Superconducting and pseudogap transition temperatures in high-Tc cuprates and the Tc dependence on pressure

We derive universal analytic expressions for the critical temperatures of the superconducting (SC) and pseudogap (PG) transitions of the high-T-c cuprates as a function of doping. These are in excellent agreement with the experimental data both for single-layered materials such as LSCO, Bi2201 and Hg1201 and multi-layered ones, such as Bi2212, Bi2223, Hg1212 and Hg1223. Optimal doping occurs when the chemical potential vanishes. We show that the SC coupling is enhanced with the number of layers, N, which allows for an accurate description of Tc in the Bi, Hg and Tl multi-layered families of cuprates. We also study the pressure dependence of the SC transition temperatures, obtaining excellent agreement with the experimental data for different materials and dopings. These results are obtained from an effective Hamiltonian for the itinerant oxygen holes, which includes both the electric repulsion between them and their magnetic interactions with the localized copper ions.

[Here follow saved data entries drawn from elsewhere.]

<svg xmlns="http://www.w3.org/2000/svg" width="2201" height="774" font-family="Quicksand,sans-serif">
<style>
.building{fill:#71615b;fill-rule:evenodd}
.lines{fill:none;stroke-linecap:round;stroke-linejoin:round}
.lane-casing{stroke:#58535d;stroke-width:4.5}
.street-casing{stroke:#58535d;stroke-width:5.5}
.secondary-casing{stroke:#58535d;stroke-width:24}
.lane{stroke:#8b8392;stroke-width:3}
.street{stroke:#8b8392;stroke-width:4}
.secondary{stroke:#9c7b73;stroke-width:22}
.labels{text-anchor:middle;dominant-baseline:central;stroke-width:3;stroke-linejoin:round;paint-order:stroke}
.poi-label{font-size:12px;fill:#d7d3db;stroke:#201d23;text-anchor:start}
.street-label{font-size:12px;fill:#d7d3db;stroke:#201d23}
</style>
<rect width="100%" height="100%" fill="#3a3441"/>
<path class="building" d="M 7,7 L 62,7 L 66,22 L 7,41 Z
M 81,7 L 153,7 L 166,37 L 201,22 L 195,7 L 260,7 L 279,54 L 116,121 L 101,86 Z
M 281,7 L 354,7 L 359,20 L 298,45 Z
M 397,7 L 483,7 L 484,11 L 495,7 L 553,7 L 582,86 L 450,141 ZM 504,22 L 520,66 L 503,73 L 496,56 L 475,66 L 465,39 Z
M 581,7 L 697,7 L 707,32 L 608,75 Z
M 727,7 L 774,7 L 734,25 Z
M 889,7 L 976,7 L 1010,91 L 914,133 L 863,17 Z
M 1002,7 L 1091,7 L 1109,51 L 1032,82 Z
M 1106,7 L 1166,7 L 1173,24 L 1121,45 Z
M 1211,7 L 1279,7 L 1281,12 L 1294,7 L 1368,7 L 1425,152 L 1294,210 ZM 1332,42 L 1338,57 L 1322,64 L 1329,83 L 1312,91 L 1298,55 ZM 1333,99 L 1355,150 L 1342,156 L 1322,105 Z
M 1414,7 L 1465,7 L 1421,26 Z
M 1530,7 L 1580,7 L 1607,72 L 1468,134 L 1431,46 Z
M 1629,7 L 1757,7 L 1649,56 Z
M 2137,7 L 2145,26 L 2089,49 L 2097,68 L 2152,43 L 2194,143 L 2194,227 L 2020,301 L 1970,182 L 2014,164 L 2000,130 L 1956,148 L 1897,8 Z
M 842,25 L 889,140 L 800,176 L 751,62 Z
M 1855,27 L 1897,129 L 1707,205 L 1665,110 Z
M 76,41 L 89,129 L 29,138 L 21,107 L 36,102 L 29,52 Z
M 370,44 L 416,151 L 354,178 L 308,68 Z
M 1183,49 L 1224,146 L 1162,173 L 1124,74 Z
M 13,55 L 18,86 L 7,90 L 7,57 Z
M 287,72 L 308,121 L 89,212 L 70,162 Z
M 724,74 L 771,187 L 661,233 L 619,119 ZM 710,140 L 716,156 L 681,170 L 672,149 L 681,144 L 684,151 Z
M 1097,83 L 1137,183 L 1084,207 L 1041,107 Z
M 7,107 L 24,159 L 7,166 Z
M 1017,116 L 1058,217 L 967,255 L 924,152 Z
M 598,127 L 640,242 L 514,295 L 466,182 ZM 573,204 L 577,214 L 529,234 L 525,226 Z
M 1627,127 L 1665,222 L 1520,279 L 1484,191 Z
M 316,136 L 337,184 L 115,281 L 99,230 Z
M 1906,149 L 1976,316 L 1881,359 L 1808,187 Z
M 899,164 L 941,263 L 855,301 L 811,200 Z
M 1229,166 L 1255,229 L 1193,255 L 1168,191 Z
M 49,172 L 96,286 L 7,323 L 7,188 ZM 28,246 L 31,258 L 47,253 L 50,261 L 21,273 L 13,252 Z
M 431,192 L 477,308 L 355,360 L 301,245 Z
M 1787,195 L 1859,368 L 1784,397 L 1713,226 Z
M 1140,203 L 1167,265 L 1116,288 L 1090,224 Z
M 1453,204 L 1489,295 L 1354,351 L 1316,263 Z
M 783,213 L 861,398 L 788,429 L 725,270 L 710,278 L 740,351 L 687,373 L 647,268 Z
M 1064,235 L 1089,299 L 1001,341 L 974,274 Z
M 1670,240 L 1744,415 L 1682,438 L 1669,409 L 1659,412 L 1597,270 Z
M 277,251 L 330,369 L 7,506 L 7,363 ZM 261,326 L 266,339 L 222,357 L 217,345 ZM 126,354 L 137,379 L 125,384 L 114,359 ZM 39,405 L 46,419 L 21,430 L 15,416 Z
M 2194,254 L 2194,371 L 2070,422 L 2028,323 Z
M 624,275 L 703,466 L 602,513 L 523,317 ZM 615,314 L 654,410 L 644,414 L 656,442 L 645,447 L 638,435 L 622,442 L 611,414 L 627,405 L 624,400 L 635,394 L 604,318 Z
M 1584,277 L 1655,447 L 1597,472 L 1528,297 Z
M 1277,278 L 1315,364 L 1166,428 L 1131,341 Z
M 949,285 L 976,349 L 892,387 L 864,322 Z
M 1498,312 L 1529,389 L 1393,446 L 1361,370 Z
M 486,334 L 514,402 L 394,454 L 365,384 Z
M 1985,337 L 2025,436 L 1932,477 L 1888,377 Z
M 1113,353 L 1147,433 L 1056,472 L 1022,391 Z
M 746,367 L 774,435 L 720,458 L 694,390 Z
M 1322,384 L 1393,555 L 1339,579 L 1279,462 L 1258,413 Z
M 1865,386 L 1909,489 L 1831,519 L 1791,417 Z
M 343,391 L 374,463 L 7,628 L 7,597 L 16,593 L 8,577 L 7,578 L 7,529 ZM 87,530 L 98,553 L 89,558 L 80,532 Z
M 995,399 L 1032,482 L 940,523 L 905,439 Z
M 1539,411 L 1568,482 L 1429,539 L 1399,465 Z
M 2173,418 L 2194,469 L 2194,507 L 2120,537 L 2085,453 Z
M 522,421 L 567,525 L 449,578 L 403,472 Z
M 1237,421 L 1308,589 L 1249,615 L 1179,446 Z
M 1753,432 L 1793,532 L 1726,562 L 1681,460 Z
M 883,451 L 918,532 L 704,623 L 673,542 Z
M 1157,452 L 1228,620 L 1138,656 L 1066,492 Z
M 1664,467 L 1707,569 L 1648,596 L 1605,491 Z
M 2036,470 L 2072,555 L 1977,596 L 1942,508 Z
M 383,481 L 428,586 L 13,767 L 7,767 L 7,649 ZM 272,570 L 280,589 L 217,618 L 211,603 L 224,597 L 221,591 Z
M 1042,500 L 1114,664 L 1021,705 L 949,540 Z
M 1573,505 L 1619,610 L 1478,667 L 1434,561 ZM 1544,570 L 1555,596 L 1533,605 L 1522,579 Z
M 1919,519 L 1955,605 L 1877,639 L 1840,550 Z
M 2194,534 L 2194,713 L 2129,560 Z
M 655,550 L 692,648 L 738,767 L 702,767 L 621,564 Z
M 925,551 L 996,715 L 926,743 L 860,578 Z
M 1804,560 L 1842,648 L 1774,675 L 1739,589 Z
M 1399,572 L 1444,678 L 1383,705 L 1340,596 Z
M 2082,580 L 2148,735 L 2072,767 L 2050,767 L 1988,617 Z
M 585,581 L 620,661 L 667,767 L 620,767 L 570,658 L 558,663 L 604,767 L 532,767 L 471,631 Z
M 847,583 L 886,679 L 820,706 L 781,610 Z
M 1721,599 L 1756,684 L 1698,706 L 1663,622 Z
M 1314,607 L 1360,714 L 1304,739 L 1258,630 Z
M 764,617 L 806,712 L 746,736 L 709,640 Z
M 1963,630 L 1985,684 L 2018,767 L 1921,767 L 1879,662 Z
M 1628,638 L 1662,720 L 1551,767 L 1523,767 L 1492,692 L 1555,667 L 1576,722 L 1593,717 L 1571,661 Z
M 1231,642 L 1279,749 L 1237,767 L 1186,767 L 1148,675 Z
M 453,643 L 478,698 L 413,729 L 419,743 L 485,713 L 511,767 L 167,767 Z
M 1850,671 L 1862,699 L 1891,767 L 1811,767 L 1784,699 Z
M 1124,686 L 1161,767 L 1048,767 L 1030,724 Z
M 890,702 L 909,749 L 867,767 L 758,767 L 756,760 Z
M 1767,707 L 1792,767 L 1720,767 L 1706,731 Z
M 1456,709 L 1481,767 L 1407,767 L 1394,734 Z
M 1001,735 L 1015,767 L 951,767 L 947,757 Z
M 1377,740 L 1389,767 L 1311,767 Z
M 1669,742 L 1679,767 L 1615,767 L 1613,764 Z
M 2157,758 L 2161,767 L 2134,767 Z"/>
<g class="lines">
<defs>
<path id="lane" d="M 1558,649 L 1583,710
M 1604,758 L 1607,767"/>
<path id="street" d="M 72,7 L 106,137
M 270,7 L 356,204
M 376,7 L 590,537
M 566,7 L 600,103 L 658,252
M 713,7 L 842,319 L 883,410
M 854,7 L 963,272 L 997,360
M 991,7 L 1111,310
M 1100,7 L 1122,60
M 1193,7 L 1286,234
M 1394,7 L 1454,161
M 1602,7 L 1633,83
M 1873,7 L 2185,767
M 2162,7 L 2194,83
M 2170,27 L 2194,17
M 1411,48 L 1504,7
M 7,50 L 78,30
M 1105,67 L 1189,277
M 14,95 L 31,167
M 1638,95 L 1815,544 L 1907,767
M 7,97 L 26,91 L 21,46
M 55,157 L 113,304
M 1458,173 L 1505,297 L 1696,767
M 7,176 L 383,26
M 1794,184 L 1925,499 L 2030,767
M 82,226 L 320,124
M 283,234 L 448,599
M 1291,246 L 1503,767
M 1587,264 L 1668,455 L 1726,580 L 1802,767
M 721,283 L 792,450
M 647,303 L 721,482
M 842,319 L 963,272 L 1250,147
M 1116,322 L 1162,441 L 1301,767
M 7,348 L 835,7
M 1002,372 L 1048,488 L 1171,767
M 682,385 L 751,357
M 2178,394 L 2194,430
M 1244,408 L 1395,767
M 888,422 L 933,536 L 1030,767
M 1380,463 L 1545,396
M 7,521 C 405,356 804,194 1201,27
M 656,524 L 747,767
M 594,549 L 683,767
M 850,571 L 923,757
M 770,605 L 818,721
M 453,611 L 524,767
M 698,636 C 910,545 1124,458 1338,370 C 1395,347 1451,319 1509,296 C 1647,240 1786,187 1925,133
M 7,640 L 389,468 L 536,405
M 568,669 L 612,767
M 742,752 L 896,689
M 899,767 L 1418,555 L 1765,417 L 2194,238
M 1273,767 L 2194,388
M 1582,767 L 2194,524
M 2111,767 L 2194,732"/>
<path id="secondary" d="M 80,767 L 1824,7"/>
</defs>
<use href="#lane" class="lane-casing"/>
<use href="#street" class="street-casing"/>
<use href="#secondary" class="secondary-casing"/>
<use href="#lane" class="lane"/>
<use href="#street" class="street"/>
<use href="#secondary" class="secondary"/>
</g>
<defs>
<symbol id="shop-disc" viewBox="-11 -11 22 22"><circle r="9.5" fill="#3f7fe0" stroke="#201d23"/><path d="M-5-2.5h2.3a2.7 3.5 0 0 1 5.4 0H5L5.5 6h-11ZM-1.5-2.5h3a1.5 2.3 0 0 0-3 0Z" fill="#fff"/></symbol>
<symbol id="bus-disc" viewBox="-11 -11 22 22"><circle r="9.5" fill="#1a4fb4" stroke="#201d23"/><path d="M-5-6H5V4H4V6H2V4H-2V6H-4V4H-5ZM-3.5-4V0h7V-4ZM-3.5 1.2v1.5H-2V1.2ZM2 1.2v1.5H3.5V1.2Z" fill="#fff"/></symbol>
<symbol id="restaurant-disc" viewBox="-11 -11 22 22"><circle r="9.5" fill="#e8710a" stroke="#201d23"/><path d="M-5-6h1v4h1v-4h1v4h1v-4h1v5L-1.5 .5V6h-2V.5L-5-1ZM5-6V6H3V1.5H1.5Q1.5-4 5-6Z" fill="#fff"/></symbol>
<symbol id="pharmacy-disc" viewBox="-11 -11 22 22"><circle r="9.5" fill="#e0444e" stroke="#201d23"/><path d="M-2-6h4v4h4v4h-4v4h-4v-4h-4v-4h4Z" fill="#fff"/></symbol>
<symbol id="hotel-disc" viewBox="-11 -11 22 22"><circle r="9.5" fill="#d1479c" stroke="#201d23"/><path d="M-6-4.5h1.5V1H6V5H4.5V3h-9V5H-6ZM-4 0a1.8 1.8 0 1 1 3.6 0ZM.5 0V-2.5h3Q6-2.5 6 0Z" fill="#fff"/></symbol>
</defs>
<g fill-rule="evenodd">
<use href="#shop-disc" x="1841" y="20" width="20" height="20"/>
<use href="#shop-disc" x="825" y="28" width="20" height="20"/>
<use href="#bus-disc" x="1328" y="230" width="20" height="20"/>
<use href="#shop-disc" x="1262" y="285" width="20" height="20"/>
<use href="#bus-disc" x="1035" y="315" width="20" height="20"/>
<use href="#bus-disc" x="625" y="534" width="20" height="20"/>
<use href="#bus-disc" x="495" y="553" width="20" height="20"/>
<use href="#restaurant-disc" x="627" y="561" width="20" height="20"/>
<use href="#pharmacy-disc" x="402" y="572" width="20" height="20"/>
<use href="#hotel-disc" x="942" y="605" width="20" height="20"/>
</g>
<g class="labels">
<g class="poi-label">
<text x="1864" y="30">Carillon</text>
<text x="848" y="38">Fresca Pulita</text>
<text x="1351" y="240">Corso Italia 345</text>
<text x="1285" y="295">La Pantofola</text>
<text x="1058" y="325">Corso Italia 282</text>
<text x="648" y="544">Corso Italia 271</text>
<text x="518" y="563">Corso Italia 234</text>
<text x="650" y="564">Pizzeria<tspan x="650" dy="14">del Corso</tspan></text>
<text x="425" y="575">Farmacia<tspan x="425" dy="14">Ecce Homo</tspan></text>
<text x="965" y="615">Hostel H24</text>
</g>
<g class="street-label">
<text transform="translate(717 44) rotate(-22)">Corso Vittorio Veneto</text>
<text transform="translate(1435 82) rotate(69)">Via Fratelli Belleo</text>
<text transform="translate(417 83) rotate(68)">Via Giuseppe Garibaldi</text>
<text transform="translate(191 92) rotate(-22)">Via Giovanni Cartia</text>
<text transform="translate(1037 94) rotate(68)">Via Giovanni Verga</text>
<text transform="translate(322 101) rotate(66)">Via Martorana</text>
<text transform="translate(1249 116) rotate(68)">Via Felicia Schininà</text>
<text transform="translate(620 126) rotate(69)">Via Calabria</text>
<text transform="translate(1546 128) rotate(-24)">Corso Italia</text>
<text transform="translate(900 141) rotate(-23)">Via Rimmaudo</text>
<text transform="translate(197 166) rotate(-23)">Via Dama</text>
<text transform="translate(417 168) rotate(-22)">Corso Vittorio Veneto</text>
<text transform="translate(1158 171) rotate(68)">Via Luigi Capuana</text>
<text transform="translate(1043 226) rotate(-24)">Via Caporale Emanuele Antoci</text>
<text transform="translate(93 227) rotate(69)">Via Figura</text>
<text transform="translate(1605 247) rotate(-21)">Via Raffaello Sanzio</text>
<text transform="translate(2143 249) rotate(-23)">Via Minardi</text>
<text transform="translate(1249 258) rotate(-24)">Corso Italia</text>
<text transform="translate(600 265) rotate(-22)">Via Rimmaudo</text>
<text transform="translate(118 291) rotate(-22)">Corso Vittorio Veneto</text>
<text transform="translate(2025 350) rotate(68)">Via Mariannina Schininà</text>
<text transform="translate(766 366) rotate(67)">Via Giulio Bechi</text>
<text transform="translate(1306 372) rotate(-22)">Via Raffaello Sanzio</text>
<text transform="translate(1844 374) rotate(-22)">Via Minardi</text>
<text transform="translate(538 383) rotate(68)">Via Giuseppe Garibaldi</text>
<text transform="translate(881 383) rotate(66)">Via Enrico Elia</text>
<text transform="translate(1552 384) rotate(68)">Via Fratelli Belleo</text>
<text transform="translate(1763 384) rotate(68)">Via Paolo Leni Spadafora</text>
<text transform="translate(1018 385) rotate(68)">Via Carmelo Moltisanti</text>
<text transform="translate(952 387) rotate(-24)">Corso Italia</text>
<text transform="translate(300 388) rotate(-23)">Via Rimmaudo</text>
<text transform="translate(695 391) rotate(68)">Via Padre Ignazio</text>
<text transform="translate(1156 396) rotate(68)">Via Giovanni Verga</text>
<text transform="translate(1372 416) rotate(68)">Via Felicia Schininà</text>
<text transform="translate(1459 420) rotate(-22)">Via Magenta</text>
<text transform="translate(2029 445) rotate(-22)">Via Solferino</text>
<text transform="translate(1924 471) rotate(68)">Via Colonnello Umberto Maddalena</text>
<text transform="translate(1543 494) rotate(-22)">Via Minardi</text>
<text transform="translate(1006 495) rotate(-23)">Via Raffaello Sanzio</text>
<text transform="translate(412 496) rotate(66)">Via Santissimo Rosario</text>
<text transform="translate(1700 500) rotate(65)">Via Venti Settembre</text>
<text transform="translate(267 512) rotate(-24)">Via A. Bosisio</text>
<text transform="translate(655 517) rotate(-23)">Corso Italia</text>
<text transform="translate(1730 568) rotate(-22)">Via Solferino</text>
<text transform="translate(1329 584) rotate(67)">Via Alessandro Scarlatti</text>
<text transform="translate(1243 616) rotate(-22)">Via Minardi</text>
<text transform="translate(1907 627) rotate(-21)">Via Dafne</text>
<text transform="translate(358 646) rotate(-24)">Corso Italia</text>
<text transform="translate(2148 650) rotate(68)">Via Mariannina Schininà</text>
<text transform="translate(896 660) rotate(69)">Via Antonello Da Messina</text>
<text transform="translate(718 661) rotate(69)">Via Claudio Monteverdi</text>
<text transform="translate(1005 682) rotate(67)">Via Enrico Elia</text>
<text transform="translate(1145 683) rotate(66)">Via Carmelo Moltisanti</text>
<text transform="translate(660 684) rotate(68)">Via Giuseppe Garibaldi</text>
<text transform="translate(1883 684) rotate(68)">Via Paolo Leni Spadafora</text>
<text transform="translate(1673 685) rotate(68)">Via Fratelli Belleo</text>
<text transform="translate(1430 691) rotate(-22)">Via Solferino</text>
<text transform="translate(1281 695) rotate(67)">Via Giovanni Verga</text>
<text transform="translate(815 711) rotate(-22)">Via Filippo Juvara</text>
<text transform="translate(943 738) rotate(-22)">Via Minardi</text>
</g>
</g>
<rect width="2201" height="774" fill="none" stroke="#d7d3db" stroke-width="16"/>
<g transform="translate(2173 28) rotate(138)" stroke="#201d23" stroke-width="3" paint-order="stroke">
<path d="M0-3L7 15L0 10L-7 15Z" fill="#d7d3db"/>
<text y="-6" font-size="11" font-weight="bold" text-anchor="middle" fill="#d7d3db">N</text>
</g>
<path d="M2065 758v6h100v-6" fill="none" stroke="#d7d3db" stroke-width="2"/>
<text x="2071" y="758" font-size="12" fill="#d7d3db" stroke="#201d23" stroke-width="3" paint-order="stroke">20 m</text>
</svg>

We show that the former interaction is responsible for the PG and the latter, for the SC phases, the phase diagram of cuprates resulting from the competition between both. The Hamiltonian is defined on a bipartite oxygen lattice, which results from the fact that only the p(x) and p(y) oxygen orbitals alternatively hybridize with the 3d copper orbitals. From this, we can provide an unified explanation for the d(x2-y2) symmetry of both the SC and PG order parameters and obtain the Fermi pockets observed in ARPES experiments.